### [WORK REQUEST]
All lines from the one containing "white car (bbox: 1021:299:1246:411) | 16766" down to the one containing "green tree (bbox: 836:39:1344:296) | 47438", both ends included, are to be given again exactly; omit the rest of the listing below.

### [PROVIDED DATA]
=======

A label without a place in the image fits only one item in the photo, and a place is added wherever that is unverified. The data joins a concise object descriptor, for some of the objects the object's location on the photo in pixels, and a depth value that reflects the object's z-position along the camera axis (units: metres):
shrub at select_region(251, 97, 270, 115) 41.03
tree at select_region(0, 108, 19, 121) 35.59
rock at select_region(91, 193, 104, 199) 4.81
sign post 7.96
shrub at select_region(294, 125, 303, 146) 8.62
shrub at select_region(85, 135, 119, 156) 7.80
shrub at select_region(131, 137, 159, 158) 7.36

=======

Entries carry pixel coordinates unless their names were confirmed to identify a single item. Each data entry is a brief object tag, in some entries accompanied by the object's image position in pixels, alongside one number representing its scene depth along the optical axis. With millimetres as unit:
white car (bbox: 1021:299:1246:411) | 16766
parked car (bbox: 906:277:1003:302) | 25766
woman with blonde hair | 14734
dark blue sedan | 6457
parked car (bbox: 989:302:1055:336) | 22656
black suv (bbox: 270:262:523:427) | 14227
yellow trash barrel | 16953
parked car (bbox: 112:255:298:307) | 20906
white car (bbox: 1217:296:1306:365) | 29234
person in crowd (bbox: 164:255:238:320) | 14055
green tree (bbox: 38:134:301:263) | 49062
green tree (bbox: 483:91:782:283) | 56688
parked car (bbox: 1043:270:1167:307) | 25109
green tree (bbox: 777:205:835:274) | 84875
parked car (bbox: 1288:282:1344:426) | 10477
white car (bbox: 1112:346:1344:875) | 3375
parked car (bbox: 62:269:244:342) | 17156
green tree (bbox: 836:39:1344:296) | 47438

=======

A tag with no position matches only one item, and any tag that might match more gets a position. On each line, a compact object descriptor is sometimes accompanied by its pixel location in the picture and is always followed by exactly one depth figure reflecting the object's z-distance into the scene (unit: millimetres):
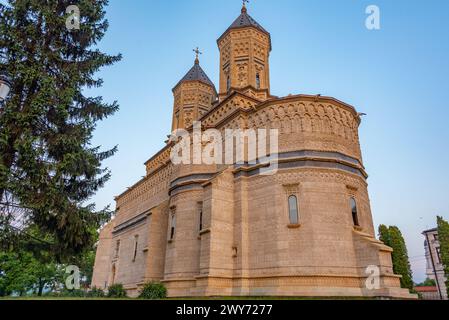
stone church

=======

### [WRITTEN RESPONSE]
white car (bbox: 1021:299:1246:411) | 16766
parked car (bbox: 906:277:1003:302) | 25766
woman with blonde hair | 14734
dark blue sedan | 6457
parked car (bbox: 989:302:1055:336) | 22656
black suv (bbox: 270:262:523:427) | 14227
yellow trash barrel | 16953
parked car (bbox: 112:255:298:307) | 20906
white car (bbox: 1217:296:1306:365) | 29234
person in crowd (bbox: 164:255:238:320) | 14055
green tree (bbox: 38:134:301:263) | 49062
green tree (bbox: 483:91:782:283) | 56688
parked car (bbox: 1043:270:1167:307) | 25109
green tree (bbox: 777:205:835:274) | 84875
parked car (bbox: 1288:282:1344:426) | 10477
white car (bbox: 1112:346:1344:875) | 3375
parked car (bbox: 62:269:244:342) | 17156
green tree (bbox: 836:39:1344:296) | 47438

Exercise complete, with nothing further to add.